_Daftar Tugas_:
**a.** Ubah paragraf dalam teks tentang raja’ yang diawali "Raja’ merupakan perbuatan terpuji" menjadi daftar butir yang lebih ringkas dan tetap memuat fakta pokoknya.
**b.** Perpanjang teks tentang raja’ dengan menulis lanjutan setelah kalimat terakhirnya.

━━ Teks Kutipan ━━

Raja’ merupakan perbuatan terpuji. Raja’ dapat meningkatkan
keimanan dan lebih mendekatkan diri kepada Allah. Untuk itu, seseorang yang
berharap memperoleh rahmat dan rida Allah serta kebahagiaan di dunia dan di
akhirat, tentunya akan berusaha melakukan perbuatan yang dapat mewujudkan
harapannya tersebut. Namun jika seseorang hanya berharap saja tanpa mau
berusaha, hal ini disebut berangan-angan pada sesuatu yang mustahil atau yang
disebut dengan tamammi, yang dampaknya nanti menyebabkan seseorang
berputus asa, putus harapan terhadap rahmat dan rida Allah. Hal ini merupakan
kebalikan dari sifat raja’. Oleh karena itu, sifat putus asa ini dilarang oleh
Allah SWT…
Firman Allah SWT.:
“…dan jangan kamu
berputus asa dari rahmat Allah. Sesungguhnya tiada berputus asa dari rahmat
Allah, melainkan kaum yang kafir.”(QS. Yusuf:87).
Orang yang berputus asa dari rahmat Allah, berarti ia telah
barprasangka buruk kepada Allah.
Kita selaku manusia tidak terlepas dari salah dan dosa,
untuk itu kita wajib senantiasa berharap rahmat dan ampunan Allah SWT. Sebanyak
dan sebesar apapun kesalahan dan dosa yang telah kita lakukan, kita tetap
diperintahkan untuk mengharap ampunan dari Allah SWT.
“Berdoalah
kepada-Ku, niscaya akan Kuperkenankan bagimu…”(QS.Al Mu’min:60).
Kita dilarang untuk berputus asa dalam menghadapi masalah
dalam kehidupan di dunia dan dalam mengharap ampunan dari Allah.
Sikap raja’ atau mengharap rahmat Allah, dalam praktiknya
tentu harus berusaha dengan sungguh-sungguh dengan mengerjakan segala yang
diperintah Allah serta menjauhi larangan-Nya, sesuai dengan apa yang
dicontohkan Rasulullah
“Sesungguhnya telah
ada pada diri Rasulullah itu suri teladan yang baik bagimu (yaitu) bagi
orang-orang yang mengharap (rahmat) Allah dan (kedatangan) hari kiamat dan dia
banyak menyebut Allah.”(QS.Al Azhab:21).
Bagi orang yang berharap ingin bertemu dengan Allah di
surga, hendaknya ia beramal saleh dan tidak mempersekutukan Allah dengan yang
lainnya.
“Barang siapa
mengharap perjumpaan dengan Tuhannya maka hendaklah ia mengerjakan amal yang
saleh dan janganlah ia mempersekutukan seorang pun dalam beribadat kepada
Tuhannya.”(QS.Al
Kahfi:110).

━━━
━━ Data Tercatat ━━

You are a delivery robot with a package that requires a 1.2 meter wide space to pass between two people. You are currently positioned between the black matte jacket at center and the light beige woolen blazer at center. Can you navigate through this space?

━━━

_Hasil Berurutan_:
**a.**
- Raja’ adalah perbuatan terpuji yang meningkatkan keimanan dan mendekatkan diri kepada Allah.
- Orang yang berharap memperoleh rahmat dan rida Allah serta kebahagiaan di dunia dan di akhirat akan berusaha melakukan perbuatan yang mewujudkan harapan tersebut.
- Berharap tanpa mau berusaha disebut tamammi, yaitu berangan-angan pada sesuatu yang mustahil.
- Tamammi dapat membuat seseorang berputus asa terhadap rahmat dan rida Allah, dan ini kebalikan dari sifat raja’.
- Sifat putus asa dilarang oleh Allah SWT.

**b.**
Seseorang yang mempunuai sifat raja’ tentu akan bersikap
optimis, dinamis, selalu berpikir kritis dan semakin sadar serta mengenal
dirinya sendiri.
1. Optimis
Dalam kamus besar bahasa Indonesia dijelaskan bahwa yang dimaksud optimis adalah orang yang selalu berpengharapan (berpandagan) baik dalam menghadap segala hal atau persoalan, misalnya :
- seorang siswa/siswi yang mengikuti seleksi penerimaan mahasiswa baru (SPMB) dia berharap akan lulus dan diterima di perguruan tinggi yang ia pilih.
- Seseorang ingin bekerja di sebuah perusahaan swasta, kalau ia berfikir optimis, tentu dia akan berusaha mengajukan lamaran dan berharap agar lamaran diterima serta dapat bekerja di perusahaan tersebut.
Kebalikan dari sikap optimis adalah sifat pesimis. Sifat pesimis dapat diartikan berprasangka buruk terhadap Allah SWT. Seseorang yang pesimis biasanya selalu khawatir akan memperoleh kegagalan, kekalahan, kerugian atau bencana, sehingga ia tidak mau berusaha untuk mencoba.
2. Dinamis
Kata dinamis berasal dari bahasa Belanda “dynamisch” yang berarti giat bekerja, tidak mau tinggal diam, selalu bergerak, dan terus tumbuh. Dia akan terus berusaha secara sungguh-sungguh untuk meningkatkan kualitas dirinya ke arah yang lebih baik dan lebih maju, misalnya :
- Seorang petani akan berusaha agar hasil pertaniannya meningkat
- Seorang pedagang akan terus berusaha agar usaha dagangnya berkembang.
Kebalikan dari sifat dinamis ialah statis. Sifat statis harus dijauhi oleh setiap muslim/muslimat karena termasuk akhlak tercela yang dapat menghambat kemajuan dan mendatangkan kerugian.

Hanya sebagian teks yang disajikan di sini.